**The problem:**
Copy out again, unchanged, the listing below from the line that has "M195,778l40,71 -19,12 -16,-24 3,-2 -27,-46z" through the line that has "M4,586l19,35 70,108 159,275".

**Extracted entries:**

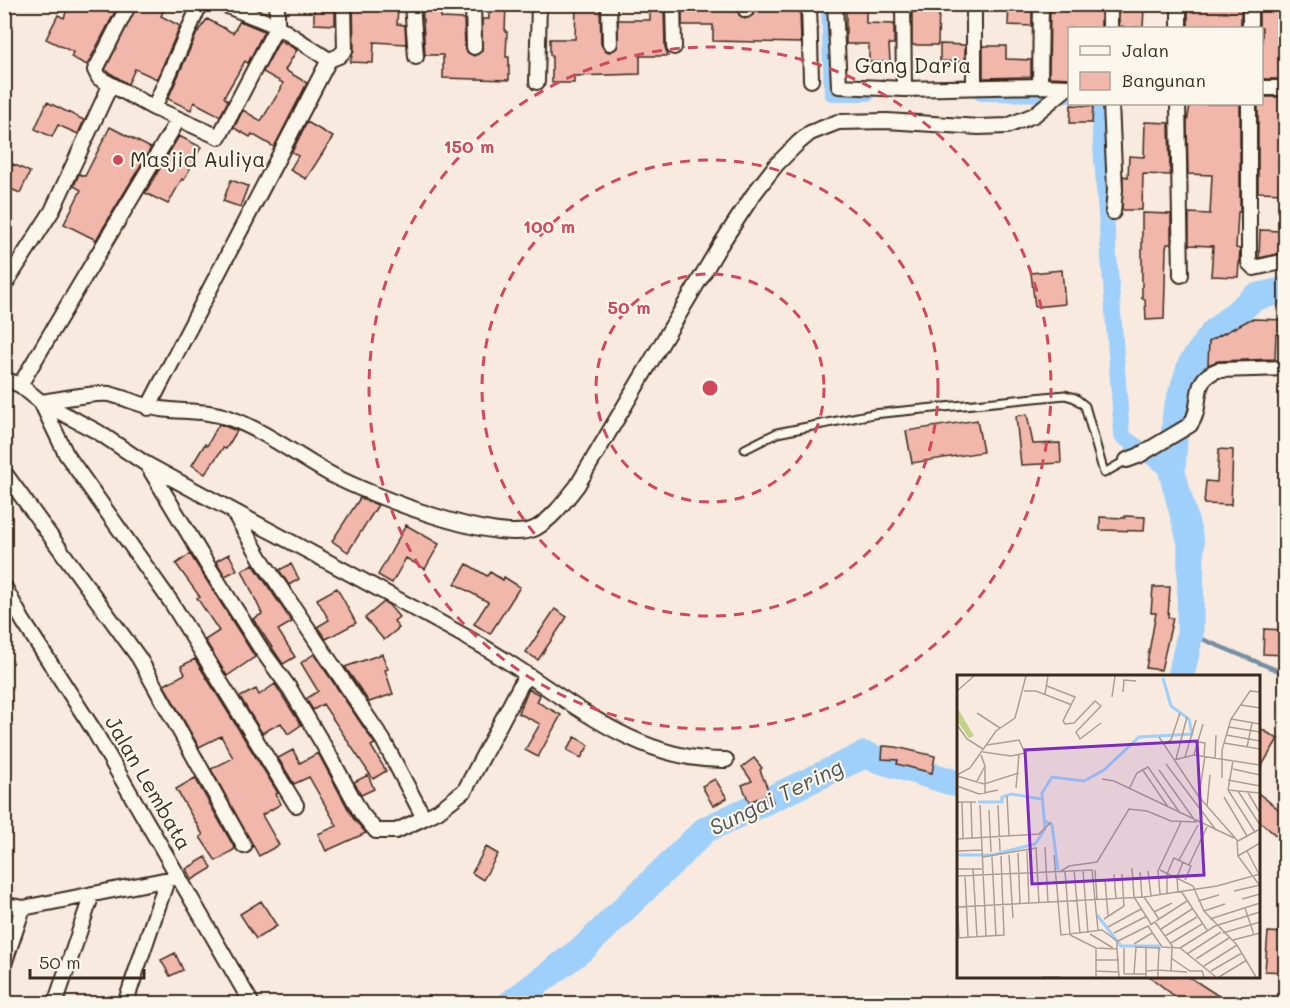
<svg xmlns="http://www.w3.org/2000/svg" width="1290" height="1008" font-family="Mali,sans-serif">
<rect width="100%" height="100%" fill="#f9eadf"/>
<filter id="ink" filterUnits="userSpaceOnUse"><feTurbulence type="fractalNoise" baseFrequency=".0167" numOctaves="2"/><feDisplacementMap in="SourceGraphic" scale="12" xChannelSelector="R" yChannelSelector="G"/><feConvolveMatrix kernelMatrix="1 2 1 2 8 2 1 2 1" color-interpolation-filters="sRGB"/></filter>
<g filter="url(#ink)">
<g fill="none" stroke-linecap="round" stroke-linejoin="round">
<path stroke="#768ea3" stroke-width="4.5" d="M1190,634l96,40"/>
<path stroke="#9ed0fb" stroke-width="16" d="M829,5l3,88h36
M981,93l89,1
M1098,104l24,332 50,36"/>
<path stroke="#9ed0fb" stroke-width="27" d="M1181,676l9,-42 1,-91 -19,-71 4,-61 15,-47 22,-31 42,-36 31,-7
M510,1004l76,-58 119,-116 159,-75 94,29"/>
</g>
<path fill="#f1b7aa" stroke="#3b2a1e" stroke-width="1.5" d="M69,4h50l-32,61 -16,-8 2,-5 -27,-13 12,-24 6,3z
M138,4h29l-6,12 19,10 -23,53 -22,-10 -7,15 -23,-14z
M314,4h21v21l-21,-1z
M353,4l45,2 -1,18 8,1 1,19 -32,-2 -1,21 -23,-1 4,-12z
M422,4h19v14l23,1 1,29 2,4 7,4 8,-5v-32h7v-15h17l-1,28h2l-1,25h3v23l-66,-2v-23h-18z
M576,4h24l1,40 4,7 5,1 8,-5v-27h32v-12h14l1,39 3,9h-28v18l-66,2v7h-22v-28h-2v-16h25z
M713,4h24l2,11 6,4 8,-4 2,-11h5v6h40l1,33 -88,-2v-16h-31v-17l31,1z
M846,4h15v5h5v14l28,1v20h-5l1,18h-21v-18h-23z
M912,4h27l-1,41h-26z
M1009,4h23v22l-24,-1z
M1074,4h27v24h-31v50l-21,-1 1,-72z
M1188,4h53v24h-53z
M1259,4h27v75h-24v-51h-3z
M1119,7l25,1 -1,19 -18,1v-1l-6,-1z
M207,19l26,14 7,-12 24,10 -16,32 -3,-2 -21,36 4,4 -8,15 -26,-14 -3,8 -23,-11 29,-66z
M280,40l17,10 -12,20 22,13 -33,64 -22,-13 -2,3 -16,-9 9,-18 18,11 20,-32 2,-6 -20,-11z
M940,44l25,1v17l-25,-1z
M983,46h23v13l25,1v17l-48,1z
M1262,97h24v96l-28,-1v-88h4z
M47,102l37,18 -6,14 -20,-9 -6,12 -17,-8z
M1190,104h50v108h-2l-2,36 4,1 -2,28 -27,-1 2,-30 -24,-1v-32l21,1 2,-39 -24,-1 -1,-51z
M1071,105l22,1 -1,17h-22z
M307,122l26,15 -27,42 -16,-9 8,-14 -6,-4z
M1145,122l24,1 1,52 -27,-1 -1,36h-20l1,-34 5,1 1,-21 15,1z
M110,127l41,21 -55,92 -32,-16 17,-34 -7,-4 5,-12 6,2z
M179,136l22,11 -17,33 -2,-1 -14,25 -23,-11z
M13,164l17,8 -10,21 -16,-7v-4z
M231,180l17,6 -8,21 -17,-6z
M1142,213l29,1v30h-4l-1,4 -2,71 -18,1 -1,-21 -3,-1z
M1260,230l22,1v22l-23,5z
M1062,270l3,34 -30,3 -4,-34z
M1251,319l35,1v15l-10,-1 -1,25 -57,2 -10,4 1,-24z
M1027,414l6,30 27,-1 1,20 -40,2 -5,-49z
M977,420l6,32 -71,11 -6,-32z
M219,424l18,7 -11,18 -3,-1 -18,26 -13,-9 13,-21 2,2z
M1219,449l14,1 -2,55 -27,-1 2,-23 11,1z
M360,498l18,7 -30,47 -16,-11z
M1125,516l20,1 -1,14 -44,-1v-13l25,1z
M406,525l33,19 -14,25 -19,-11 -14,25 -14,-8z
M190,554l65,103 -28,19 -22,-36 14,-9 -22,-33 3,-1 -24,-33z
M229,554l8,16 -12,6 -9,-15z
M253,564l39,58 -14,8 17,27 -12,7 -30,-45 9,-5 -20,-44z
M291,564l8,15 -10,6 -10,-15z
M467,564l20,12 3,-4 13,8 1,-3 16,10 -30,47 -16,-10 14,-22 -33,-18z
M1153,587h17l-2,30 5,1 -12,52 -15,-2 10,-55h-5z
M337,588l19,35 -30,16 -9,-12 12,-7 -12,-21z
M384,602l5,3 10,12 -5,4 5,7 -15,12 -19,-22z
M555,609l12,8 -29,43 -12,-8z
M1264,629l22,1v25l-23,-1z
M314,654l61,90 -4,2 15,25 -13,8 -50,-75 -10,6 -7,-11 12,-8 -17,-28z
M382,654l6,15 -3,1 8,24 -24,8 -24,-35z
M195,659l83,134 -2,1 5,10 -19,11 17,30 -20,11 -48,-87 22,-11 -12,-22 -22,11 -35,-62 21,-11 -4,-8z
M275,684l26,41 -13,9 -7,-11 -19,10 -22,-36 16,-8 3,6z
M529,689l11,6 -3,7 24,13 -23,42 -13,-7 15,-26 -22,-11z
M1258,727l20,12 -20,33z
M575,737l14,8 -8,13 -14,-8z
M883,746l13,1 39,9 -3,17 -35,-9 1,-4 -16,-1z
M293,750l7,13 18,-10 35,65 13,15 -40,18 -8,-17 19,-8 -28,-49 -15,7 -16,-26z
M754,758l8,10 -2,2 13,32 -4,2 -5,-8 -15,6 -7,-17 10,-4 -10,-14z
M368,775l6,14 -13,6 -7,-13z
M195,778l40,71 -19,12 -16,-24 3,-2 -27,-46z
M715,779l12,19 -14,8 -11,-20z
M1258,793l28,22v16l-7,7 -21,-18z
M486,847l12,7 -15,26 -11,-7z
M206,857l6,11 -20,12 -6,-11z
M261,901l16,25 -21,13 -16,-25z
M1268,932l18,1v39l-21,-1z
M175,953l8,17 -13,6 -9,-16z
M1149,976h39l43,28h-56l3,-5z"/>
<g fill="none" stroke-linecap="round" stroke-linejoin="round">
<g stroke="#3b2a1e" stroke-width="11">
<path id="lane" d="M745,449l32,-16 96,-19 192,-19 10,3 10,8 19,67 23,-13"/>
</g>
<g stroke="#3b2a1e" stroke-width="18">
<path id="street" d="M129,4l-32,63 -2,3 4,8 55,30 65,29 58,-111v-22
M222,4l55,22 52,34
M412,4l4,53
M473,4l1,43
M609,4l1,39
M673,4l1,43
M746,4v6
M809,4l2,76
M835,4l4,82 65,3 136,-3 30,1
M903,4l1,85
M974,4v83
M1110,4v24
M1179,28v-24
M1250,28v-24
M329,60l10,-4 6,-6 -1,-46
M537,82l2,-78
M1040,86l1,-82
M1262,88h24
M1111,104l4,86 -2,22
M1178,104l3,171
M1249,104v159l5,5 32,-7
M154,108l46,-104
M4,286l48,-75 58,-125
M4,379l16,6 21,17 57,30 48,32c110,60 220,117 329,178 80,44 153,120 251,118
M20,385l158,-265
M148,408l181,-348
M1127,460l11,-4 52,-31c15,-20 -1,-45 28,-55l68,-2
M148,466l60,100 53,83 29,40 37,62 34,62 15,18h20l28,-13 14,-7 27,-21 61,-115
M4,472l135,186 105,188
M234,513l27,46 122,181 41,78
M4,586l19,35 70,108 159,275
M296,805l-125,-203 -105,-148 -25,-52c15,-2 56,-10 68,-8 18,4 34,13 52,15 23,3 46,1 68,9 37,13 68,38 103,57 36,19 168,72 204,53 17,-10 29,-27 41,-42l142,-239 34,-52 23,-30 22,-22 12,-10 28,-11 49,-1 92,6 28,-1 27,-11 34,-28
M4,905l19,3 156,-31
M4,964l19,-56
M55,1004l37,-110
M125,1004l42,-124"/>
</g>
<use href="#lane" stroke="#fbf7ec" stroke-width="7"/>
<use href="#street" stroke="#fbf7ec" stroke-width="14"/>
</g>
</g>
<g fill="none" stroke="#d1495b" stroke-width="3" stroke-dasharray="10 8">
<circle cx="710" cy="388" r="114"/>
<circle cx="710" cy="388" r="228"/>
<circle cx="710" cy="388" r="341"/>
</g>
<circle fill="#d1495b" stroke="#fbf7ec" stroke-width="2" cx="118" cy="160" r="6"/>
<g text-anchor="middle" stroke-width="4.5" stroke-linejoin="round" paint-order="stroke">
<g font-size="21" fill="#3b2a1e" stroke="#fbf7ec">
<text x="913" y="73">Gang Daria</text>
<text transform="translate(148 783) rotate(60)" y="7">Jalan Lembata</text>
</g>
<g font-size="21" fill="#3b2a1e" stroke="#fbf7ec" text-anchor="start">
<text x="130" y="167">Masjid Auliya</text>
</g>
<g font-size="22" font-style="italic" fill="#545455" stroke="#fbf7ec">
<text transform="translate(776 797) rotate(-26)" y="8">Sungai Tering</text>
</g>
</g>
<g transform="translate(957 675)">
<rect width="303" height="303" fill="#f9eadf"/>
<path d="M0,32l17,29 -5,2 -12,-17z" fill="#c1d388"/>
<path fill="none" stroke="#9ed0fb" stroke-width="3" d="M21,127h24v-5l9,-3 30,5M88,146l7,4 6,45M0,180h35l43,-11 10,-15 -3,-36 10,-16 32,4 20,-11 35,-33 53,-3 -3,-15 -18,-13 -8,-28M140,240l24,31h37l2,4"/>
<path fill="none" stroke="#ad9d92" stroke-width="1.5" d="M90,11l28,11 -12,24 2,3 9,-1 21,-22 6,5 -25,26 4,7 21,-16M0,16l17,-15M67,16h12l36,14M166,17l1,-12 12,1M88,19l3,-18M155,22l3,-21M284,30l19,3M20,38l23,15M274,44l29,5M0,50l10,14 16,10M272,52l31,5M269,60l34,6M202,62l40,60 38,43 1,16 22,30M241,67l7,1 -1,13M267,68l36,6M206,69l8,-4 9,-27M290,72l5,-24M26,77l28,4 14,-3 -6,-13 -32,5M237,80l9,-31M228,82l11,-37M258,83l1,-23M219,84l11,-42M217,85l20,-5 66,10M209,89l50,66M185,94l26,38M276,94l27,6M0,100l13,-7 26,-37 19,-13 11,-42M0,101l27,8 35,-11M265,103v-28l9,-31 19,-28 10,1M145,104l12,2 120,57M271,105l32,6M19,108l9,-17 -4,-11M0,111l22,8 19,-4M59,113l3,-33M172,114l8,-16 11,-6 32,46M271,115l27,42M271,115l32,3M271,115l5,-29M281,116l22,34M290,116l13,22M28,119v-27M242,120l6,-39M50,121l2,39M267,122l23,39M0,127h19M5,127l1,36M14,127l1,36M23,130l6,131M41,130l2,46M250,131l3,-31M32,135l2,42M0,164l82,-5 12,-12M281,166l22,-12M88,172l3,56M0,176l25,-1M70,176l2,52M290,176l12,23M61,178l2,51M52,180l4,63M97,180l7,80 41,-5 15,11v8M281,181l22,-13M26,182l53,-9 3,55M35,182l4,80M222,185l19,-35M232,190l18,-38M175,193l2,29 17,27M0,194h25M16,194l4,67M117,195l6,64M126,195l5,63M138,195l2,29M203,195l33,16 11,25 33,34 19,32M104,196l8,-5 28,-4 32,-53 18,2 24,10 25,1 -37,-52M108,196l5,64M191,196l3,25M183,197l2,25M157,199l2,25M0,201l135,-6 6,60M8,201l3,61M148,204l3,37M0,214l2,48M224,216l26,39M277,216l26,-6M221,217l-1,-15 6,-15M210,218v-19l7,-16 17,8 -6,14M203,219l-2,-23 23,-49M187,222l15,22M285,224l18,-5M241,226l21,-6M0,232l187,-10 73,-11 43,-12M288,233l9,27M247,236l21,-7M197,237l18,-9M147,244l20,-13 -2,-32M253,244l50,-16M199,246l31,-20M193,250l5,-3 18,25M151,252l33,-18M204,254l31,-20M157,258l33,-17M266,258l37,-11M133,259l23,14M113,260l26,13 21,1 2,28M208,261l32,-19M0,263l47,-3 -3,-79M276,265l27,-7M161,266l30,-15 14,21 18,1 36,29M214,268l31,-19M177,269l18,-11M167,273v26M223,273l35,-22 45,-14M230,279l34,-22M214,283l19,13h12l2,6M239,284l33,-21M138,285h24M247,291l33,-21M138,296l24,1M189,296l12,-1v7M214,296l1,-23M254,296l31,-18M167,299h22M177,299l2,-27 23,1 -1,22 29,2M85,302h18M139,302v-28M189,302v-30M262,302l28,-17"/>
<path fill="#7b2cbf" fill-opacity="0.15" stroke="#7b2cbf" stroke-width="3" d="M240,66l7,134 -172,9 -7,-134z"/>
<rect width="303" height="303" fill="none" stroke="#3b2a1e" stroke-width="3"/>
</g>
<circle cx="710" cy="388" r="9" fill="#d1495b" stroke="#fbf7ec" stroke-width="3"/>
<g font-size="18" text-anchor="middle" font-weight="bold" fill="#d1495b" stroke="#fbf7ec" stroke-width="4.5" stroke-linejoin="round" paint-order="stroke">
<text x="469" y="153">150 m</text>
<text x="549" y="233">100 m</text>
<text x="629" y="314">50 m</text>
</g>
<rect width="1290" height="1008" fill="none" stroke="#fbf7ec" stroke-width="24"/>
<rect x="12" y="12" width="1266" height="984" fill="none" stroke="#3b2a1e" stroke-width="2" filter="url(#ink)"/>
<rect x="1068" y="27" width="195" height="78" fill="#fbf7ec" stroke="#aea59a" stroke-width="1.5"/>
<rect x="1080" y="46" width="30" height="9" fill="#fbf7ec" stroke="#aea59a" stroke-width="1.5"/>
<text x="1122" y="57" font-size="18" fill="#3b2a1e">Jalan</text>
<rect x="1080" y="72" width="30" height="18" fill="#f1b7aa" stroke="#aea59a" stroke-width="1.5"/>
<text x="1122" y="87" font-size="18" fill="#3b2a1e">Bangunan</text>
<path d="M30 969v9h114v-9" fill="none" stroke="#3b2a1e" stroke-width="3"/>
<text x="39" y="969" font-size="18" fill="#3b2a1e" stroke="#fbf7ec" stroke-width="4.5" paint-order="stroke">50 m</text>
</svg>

**Answer space:**
M195,778l40,71 -19,12 -16,-24 3,-2 -27,-46z
M715,779l12,19 -14,8 -11,-20z
M1258,793l28,22v16l-7,7 -21,-18z
M486,847l12,7 -15,26 -11,-7z
M206,857l6,11 -20,12 -6,-11z
M261,901l16,25 -21,13 -16,-25z
M1268,932l18,1v39l-21,-1z
M175,953l8,17 -13,6 -9,-16z
M1149,976h39l43,28h-56l3,-5z"/>
<g fill="none" stroke-linecap="round" stroke-linejoin="round">
<g stroke="#3b2a1e" stroke-width="11">
<path id="lane" d="M745,449l32,-16 96,-19 192,-19 10,3 10,8 19,67 23,-13"/>
</g>
<g stroke="#3b2a1e" stroke-width="18">
<path id="street" d="M129,4l-32,63 -2,3 4,8 55,30 65,29 58,-111v-22
M222,4l55,22 52,34
M412,4l4,53
M473,4l1,43
M609,4l1,39
M673,4l1,43
M746,4v6
M809,4l2,76
M835,4l4,82 65,3 136,-3 30,1
M903,4l1,85
M974,4v83
M1110,4v24
M1179,28v-24
M1250,28v-24
M329,60l10,-4 6,-6 -1,-46
M537,82l2,-78
M1040,86l1,-82
M1262,88h24
M1111,104l4,86 -2,22
M1178,104l3,171
M1249,104v159l5,5 32,-7
M154,108l46,-104
M4,286l48,-75 58,-125
M4,379l16,6 21,17 57,30 48,32c110,60 220,117 329,178 80,44 153,120 251,118
M20,385l158,-265
M148,408l181,-348
M1127,460l11,-4 52,-31c15,-20 -1,-45 28,-55l68,-2
M148,466l60,100 53,83 29,40 37,62 34,62 15,18h20l28,-13 14,-7 27,-21 61,-115
M4,472l135,186 105,188
M234,513l27,46 122,181 41,78
M4,586l19,35 70,108 159,275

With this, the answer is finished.